Bayern pobił kosmiczny rekord! Czapki z głów przed Robertem Lewandowskim

PAP/EPA / PHILIPP GUELLAND / Na zdjęciu: Serge Gnabry i Robert Lewandowski
PAP/EPA / PHILIPP GUELLAND / Na zdjęciu: Serge Gnabry i Robert Lewandowski

Przystępując do niedzielnego meczu z 1.FC Koeln piłkarze Bayernu Monachium zdawali sobie sprawę, że mogą napisać kolejną piękną kartę w historii futbolu. I finalnie mistrzowie Niemiec dopięli swego. Wszystko za sprawą Roberta Lewandowskiego.

Żeby dokonać rzeczy wielkiej, Bayern Monachium musiał "tylko" pokonać bramkarza 1.FC Koeln. Długo jednak ta sztuka się nie udawała, bo do przerwy na Allianz Arena było 0:0.

Na początku drugiej połowy szybko przypomniał jednak o sobie Robert Lewandowski. W 50. minucie Polak wykorzystał podanie Jamala Musiali i dał prowadzenie swojej drużynie, a ekipa z Monachium tym samym pobiła rekord Realu Madryt.

Bayern przystępując do meczu z ekipą z Kolonii miał na swoim koncie 73 mecze z rzędu, w którym zdobył minimum jedną bramkę. I dokładnie taką serię mieli "Królewscy", co było rekordem jeżeli chodzi o kluby występujące w najsilniejszych ligach Europy.

ZOBACZ WIDEO: #dziejesiewsporcie: rośnie nowa gwiazda futbolu. Przepiękny gol!

* **Zapisane dane**:
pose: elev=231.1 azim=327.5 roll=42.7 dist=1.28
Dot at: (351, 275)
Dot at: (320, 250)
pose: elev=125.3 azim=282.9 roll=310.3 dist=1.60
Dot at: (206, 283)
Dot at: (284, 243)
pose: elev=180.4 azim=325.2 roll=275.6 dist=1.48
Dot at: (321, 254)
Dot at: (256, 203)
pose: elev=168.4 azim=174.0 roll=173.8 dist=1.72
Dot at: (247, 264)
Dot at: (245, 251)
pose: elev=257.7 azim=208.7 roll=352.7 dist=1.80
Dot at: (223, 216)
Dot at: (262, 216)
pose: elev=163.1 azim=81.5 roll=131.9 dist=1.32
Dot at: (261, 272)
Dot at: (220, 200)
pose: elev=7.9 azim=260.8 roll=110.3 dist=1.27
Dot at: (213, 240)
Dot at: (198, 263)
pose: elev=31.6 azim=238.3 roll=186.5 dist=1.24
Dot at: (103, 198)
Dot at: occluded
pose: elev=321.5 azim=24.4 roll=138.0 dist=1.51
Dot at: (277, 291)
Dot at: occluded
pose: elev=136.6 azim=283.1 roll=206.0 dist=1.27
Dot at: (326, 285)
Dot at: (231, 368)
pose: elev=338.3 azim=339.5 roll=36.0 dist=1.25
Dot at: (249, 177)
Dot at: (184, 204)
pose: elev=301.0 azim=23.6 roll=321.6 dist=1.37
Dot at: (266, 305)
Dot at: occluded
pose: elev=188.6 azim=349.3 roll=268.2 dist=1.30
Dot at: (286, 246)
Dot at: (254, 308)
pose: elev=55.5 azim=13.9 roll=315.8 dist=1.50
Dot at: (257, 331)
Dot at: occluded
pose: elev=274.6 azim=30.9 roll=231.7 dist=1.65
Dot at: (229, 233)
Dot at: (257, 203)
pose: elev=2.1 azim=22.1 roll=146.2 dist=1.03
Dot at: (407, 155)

* **Do wykonania**:
1/ Przepisz dokładnie fragment artykułu o rekordzie Bayernu: zacznij od słów "Żeby dokonać rzeczy", a skończ po słowach "rekord Realu Madryt.".
2/ Podejmij artykuł o rekordzie Bayernu i pisz dalej, zaczynając od miejsca po jego ostatnim zdaniu.

* **Odpowiedzi**:
1/
Żeby dokonać rzeczy wielkiej, Bayern Monachium musiał "tylko" pokonać bramkarza 1.FC Koeln. Długo jednak ta sztuka się nie udawała, bo do przerwy na Allianz Arena było 0:0.

Na początku drugiej połowy szybko przypomniał jednak o sobie Robert Lewandowski. W 50. minucie Polak wykorzystał podanie Jamala Musiali i dał prowadzenie swojej drużynie, a ekipa z Monachium tym samym pobiła rekord Realu Madryt.

2/
Lewandowski z kolegami we wtorek wynik ten wyrównali podczas starcia o Superpuchar Niemiec z Borussią Dortmund (wygrana 3:1), a pobili go w niedzielę. I trzeba przyznać, że Polak jest jednym z "głównych winowajców" tej serii.

Po raz ostatni Bayern nie zdołał pokonać bramkarza rywali 9 lutego 2020 roku, kiedy to na własnym boisku zremisowali 0:0 z RB Lipsk. Od tego czasu Monachijczycy w 74 meczach strzelili łącznie 214 goli, co daje średnią ok. 2,9 bramki na mecz. 72 z tych 214 trafień zapisał na swoim koncie Lewandowski.

Polak kapitalnie wszedł w sezon 2021/2022. Zdobył gole w obu meczach w Bundeslidze i dołożył dwa trafienia w Superpucharze.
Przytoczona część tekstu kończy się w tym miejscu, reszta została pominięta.